Marak Pelanggaran Hukum Siber, Literasi Digital Perlu Terintegrasi Kurikulum
Berita

Marak Pelanggaran Hukum Siber, Literasi Digital Perlu Terintegrasi Kurikulum

Salah satu faktor penyebab rendahnya literasi masyarakat Indonesia adalah kurangnya penekanan pada keterampilan berpikir kritis sejak usia dini.

Oleh:
Mochamad Januar Rizki
Bacaan 6 Menit
Ilustrasi: HOL
Ilustrasi: HOL

Berbagai kasus pelanggaran hukum cyber atau digital makin marak terjadi seiring masifnya penggunaan internet pada masyarakat. Bentuk pelanggarannya pun beragam seperti perundungan (cyber bullying), pencemaran nama baik, penipuan (online fraud), hingga pelanggaran data pribadi (privacy breach). Kondisi ini tentunya perlu menjadi perhatian khusus para pengambil kebijakan untuk mengantisipasi serta edukasi masyarakat sejak dini. 
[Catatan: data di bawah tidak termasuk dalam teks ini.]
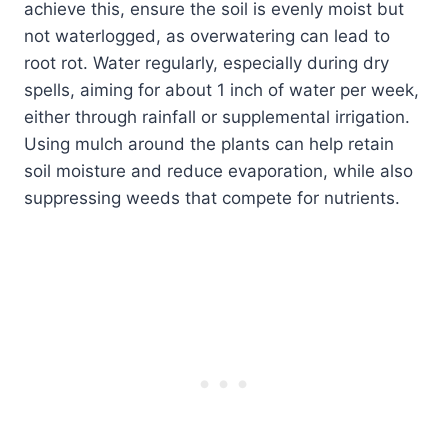
achieve this, ensure the soil is evenly moist but
not waterlogged, as overwatering can lead to
root rot. Water regularly, especially during dry
spells, aiming for about 1 inch of water per week,
either through rainfall or supplemental irrigation.
Using mulch around the plants can help retain
soil moisture and reduce evaporation, while also
suppressing weeds that compete for nutrients.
Salah satu upaya yang dapat dilakukan melalui integrasi literasi digital dengan kurikulum pendidikan. Peneliti Center for Indonesian Policy Studies (CIPS), Nadia Fairuza, menyampaikan upaya peningkatan literasi digital perlu terintegrasi dengan kurikulum karena kemampuan literasi digital sangat dipengaruhi dengan kemampuan literasi baca tulis, yakni kemampuan membaca, menulis, mencari, menganalisis, mengolah dan membagikan teks tertulis. Sayangnya, performa Indonesia di bidang literasi baca tulis termasuk rendah.

Nadia melanjutkan, salah satu faktor penyebab rendahnya literasi masyarakat Indonesia adalah kurangnya penekanan pada keterampilan berpikir kritis sejak usia dini. Padahal, literasi digital perlu diasah sejak dari pendidikan dasar. Dalam, Kurikulum Nasional 2013 mengamanatkan penerapan High Order Thinking Skills (HOTS) tetapi tidak terintegrasi dengan baik atau diajarkan secara luas selama pelatihan guru di Indonesia.
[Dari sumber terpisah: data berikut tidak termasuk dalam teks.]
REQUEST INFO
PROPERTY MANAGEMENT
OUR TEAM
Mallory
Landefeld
Menurutnya, dalam praktik, pendidikan Indonesia berfokus pada pendekatan pembelajaran yang kurang mengasah keterampilan berpikir kritis seperti menghafal dan mengerjakan soal-soal yang jawabannya dapat dengan mudah ditemukan di buku pelajaran tanpa melewati proses berpikir yang dalam. 
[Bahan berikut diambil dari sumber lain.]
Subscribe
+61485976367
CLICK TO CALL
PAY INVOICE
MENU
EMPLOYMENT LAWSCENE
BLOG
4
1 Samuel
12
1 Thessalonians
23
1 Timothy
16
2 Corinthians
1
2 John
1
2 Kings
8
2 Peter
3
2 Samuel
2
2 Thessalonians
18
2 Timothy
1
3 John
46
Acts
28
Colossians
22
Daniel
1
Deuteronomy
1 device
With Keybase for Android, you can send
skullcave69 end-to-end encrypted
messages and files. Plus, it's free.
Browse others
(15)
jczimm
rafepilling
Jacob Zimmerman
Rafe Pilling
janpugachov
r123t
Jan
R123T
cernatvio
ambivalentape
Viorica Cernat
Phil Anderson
“Mata pelajaran Teknologi Informasi dan Komunikasi (TIK) yang ada di sekolah-sekolah juga belum optimal dalam meningkatkan literasi digital. Faktanya, Peraturan Menteri Pendidikan dan Kebudayaan (Permendikbud) Nomor 37 Tahun 2016 tentang implementasi pembelajaran TIK lebih berfokus pada kemampuan peserta didik dalam mengoperasikan perangkat teknologi dan internet daripada kemampuan menganalisis dan memproses informasi yang didapat secara daring,” jelas Nadia, Kamis (1/4). (Baca: Dua RUU Ini Mendesak Disahkan Demi Keamanan Konsumen)

Padahal, literasi digital merupakan salah satu kemampuan yang dibutuhkan di abad 21. Keterampilan literasi digital memberi siswa kemampuan untuk berkembang dalam lingkungan digital yang dinamis seperti sekarang ini.

Berdasarkan hasil dari survei Programme for International Students Assessment (PISA) tahun 2018, Indonesia berada di peringkat 71 dari 79 negara. Dipaparkan bahwa hanya 30 persen peserta didik yang menunjukkan setidaknya kemampuan level 2 dibandingkan dengan 77 persen peserta didik di negara-negara anggota Organisation for Economic Co-operation and Development (OECD).